The DSW algorithm can solve this is O(n) time. The algorithm goes as follows:

1] Using right-rotation operations, turn the tree into a linked list
   (a.k.a. backbone or vine)
2] Rotate every second node of the backbone about its parent to turn
   the backbone into a perfectly balanced BST. 

Reference

Answer 4

This will convert your normal BST into a balanced BST with minimum possible height in O(n). First, save all your nodes sorted into a vector. Then, the root is the mid element and recursively build a tree from 0 to mid-1 as its left and build a tree from mid+1 to vector.size()-1 as its right child.

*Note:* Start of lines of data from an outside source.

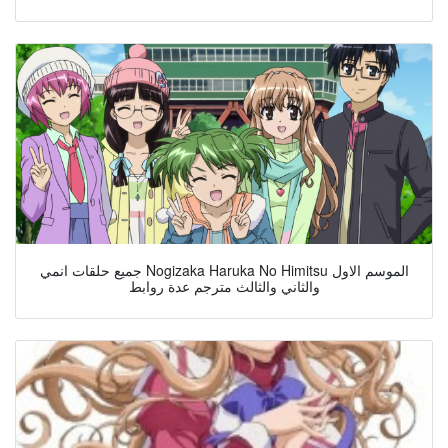
جميع حلقات انمي Nogizaka Haruka No Himitsu الموسم الاول
والثاني والثالث مترجم عدة روابط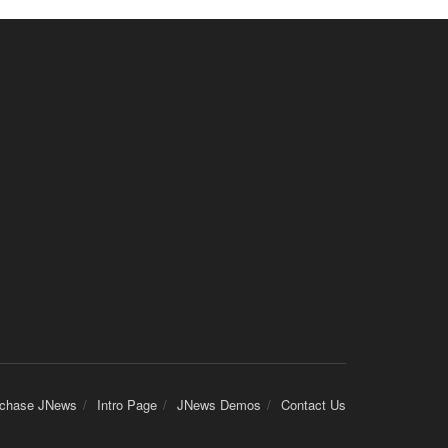
chase JNews
Intro Page
JNews Demos
Contact Us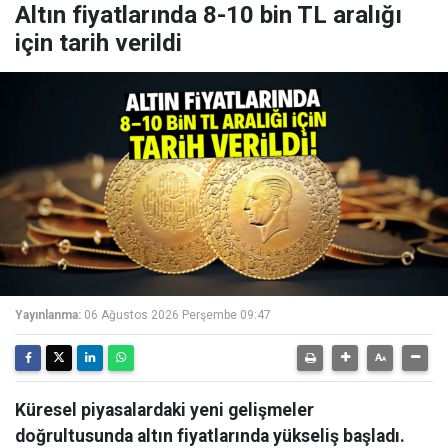
Altın fiyatlarında 8-10 bin TL aralığı
için tarih verildi
Yayınlanma:
06 Ağustos 2026 Perşembe 09:47
Küresel piyasalardaki yeni gelişmeler
doğrultusunda altın fiyatlarında yükseliş başladı.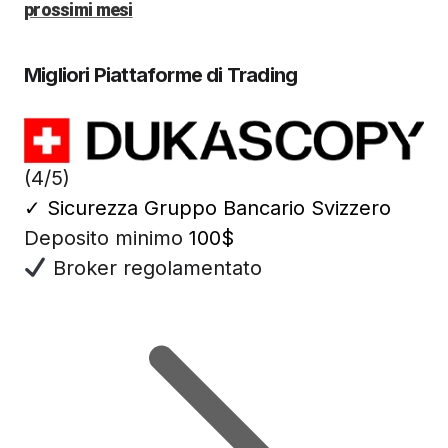
prossimi mesi
Migliori Piattaforme di Trading
(4/5)
✓
Sicurezza Gruppo Bancario Svizzero
Deposito minimo
100$
Broker regolamentato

After all these steps root keeps the balanced BST with the min-height.

    import java.util.Vector;

        public class ConvertBSTIntoBalanced {

            public static void main(String[] args) {
                TreeNode node1 = new TreeNode(1);
                TreeNode node2 = new TreeNode(2);
                TreeNode node3 = new TreeNode(3);
                TreeNode node4 = new TreeNode(4);
                node1.right = node2;
                node2.right = node3;
                node3.right = node4;
                ConvertBSTIntoBalanced convertBSTIntoBalanced = new ConvertBSTIntoBalanced();
                TreeNode balancedBSTRoot = convertBSTIntoBalanced.balanceBST(node1);
            }

            private void saveNodes(TreeNode node, Vector<TreeNode> nodes) {
                if (node == null)
                    return;
                saveNodes(node.left, nodes);
                nodes.add(node);
                saveNodes(node.right, nodes);
            }

            private TreeNode buildTree(Vector<TreeNode> nodes, int start, int end) {
                if (start > end)
                    return null;
                int mid = (start + end) / 2;
                TreeNode midNode = nodes.get(mid);
                midNode.left = buildTree(nodes, start, mid - 1);
                midNode.right = buildTree(nodes, mid + 1, end);
                return midNode;
            }

            public TreeNode balanceBST(TreeNode root) {
                Vector<TreeNode> nodes = new Vector<>();
                saveNodes(root, nodes);
                return buildTree(nodes, 0, nodes.size() - 1);
            }

        public class TreeNode {

        public Integer val;
        public TreeNode left;
        public TreeNode right;

        public TreeNode(Integer x) {
            val = x;
        }

    }

        }

I hope it helps.